Roy Schmidt is an American former politician. He served several terms as a member of the Grand Rapids, Michigan City Commission, and two terms as a member of the Michigan House of Representatives representing the 76th district, which includes part of the Grand Rapids metropolitan area. He retired from politics after losing re-election following a change of parties and controversial campaign activities.

== Career ==
Beginning in the late 1980s, Schmidt was active in the West Grand Neighborhood Organization, becoming a board member and later president. Schmidt served 16 years as one of two non-partisan commissioners for Grand Rapids' 1st ward, representing the city's northwest side.

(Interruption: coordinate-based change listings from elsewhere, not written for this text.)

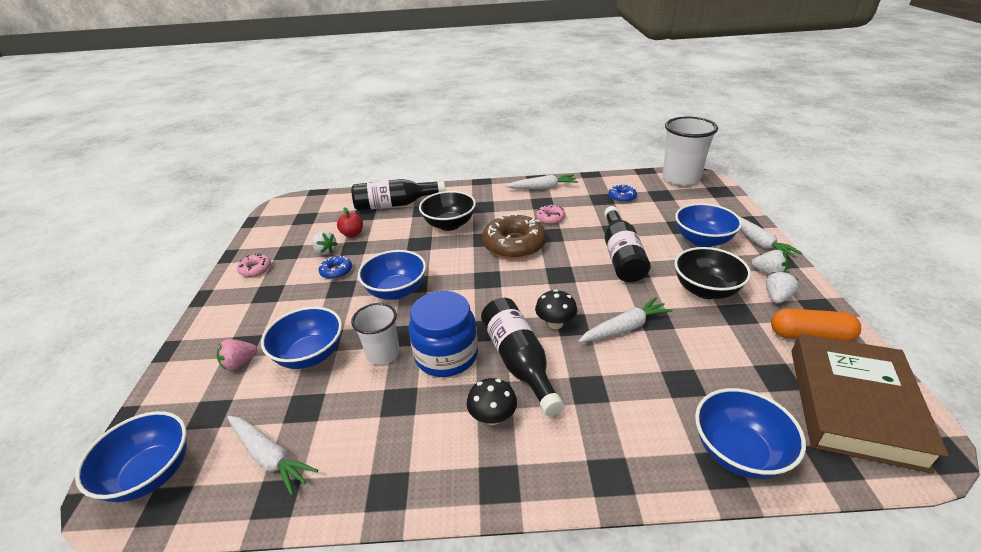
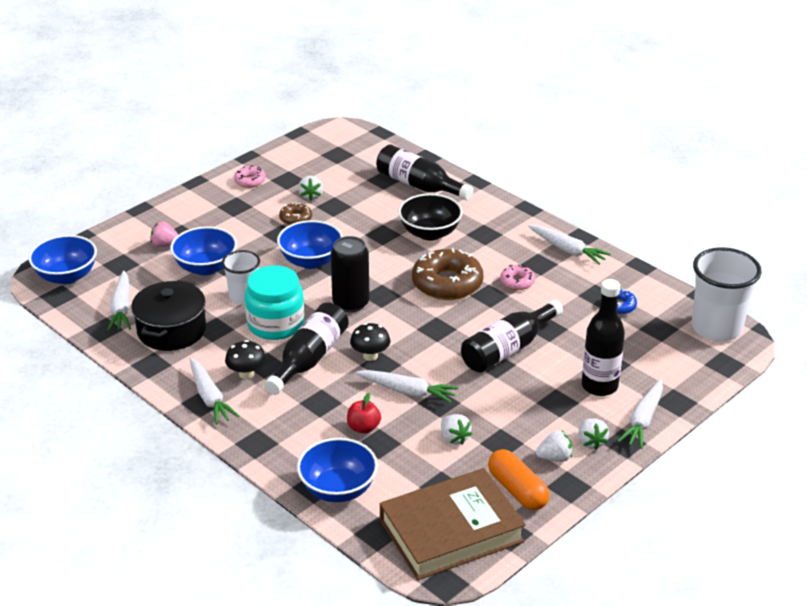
camera: 45 degrees right, 0 degrees up
blue donut [319,256,352,279] -> brown donut [279,202,312,225]
red apple [337,207,363,237] -> red apple moved to [347,393,381,434]
blue jar [409,291,478,377] -> turquoise jar [245,265,304,340]
blue bowl [675,203,742,247] -> black bottle [582,279,625,396]
black bowl [675,247,751,299] -> none
none -> black pot [131,280,206,351]
none -> white carrot [190,358,239,424]
none -> black can [331,236,370,312]
none -> white strawberry [441,414,472,445]

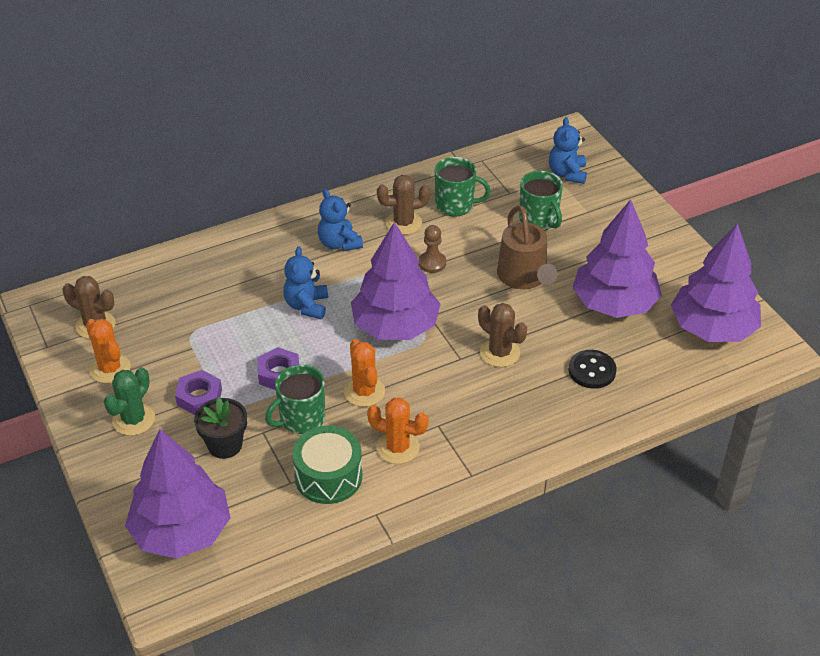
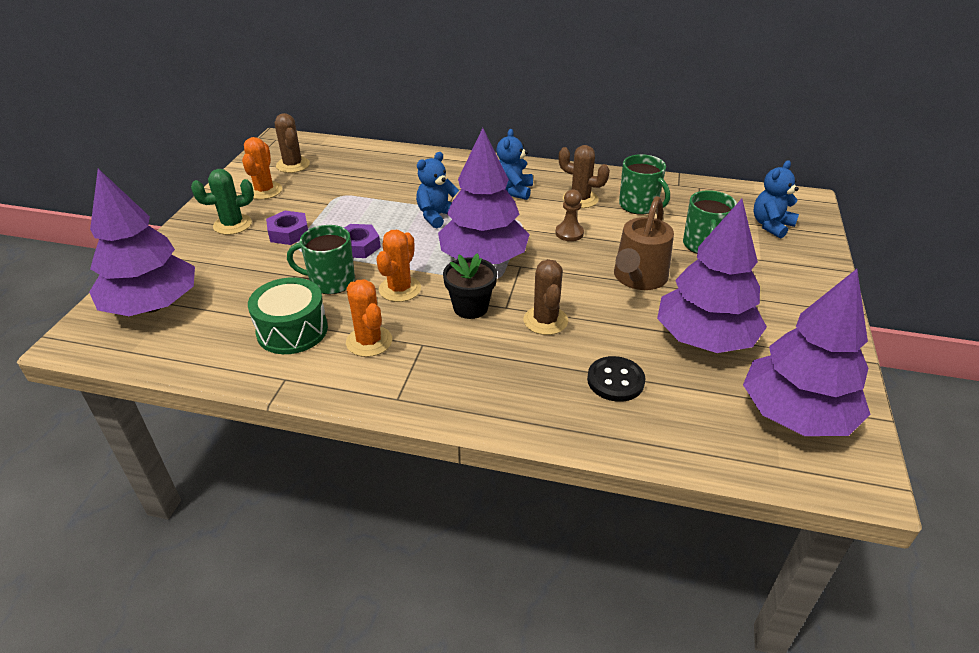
camera: 40 degrees right, 5 degrees down
black flower pot [194,398,247,459] -> black flower pot moved to [443,253,497,319]

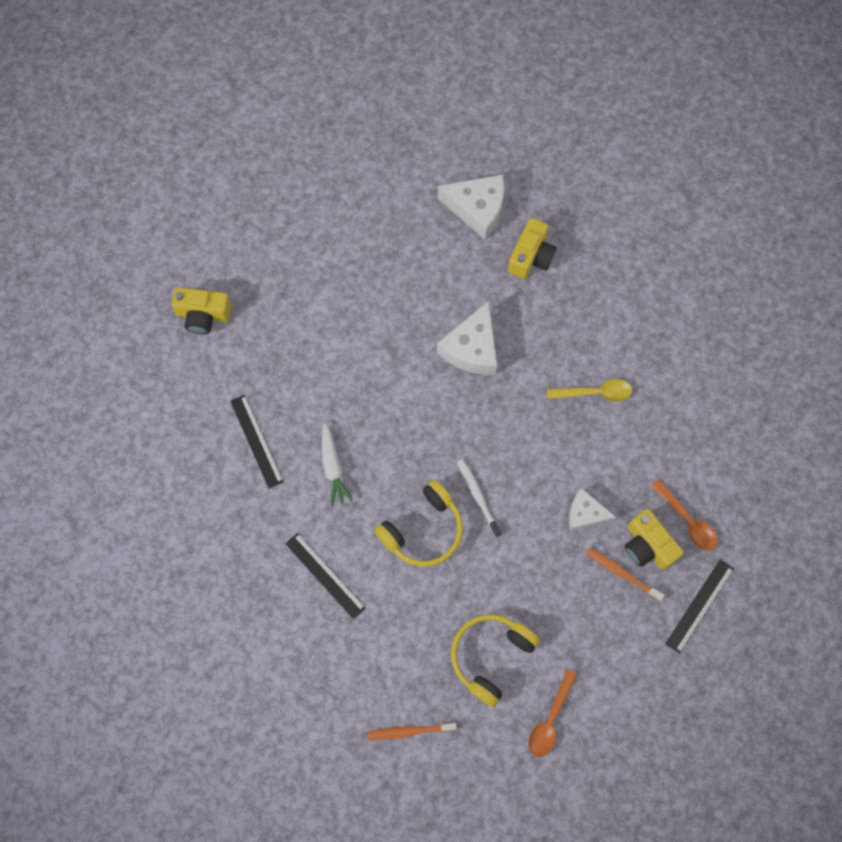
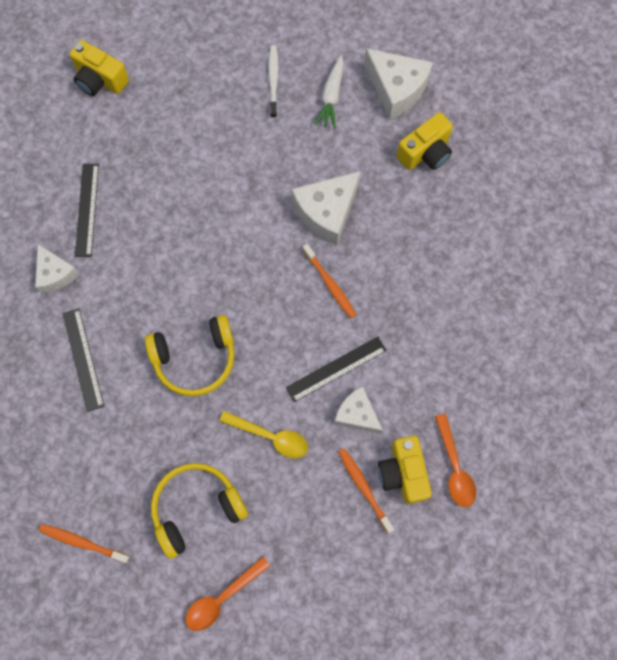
camera: 25 degrees right, 0 degrees up
white carrot [322,423,353,506] -> white carrot moved to [314,56,344,129]
white toothbrush [457,459,501,537] -> white toothbrush moved to [268,45,278,118]
yellow spoon [547,379,632,402] -> yellow spoon moved to [219,411,308,458]
black ruler [665,559,734,654] -> black ruler moved to [286,337,387,402]
none -> white cheese [35,244,79,293]
none -> orange toothbrush [303,244,356,318]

He was elected to the state House of Representatives in 2008 as a conservative Democrat, and was re-elected in 2010. In 2012, after fund-raising as a Democrat, he quietly changed parties and filed to run for re-election as a Republican, 10 minutes before the filing deadline. Meanwhile, Schmidt's son offered family friend Matt Mojzak $1000 to take Schmidt's place as the only Democratic candidate on the ballot, but not campaign. Mojzak filed, but when the scheme became public knowledge, growing scrutiny forced him to abandon his "candidacy". Schmidt won the Republican primary, but lost the general election to Winnie Brinks, who had run as a write-in Democratic candidate in response to Schmidt's change of party. Schmidt and state house speaker Jase Bolger were investigated by the Michigan State Police for potential fraud. Kent County Prosecutor Bill Forsyth condemned the scheme as a "travesty" that should not have been allowed to happen. However, no charges were filed after Forsyth found nothing in Michigan law against it. Schmidt subsequently apologized for his role in the scheme, saying he had made "a dumb political decision."

== Personal life ==
Schmidt earned a BBA from Aquinas College. He and his wife Donna have three children. He is Roman Catholic.

In 2016, Schmidt pleaded "no contest" to a charge of growing marijuana for sale; police had confiscated three pounds of marijuana and 71 plants at one of his two homes. He dropped his initial defense that he was acting under the state's "medical marijuana" law, and admitted that he had been supplying "no more than 20" customers who were not his patients. He was sentenced to 45 days in jail and two years of probation.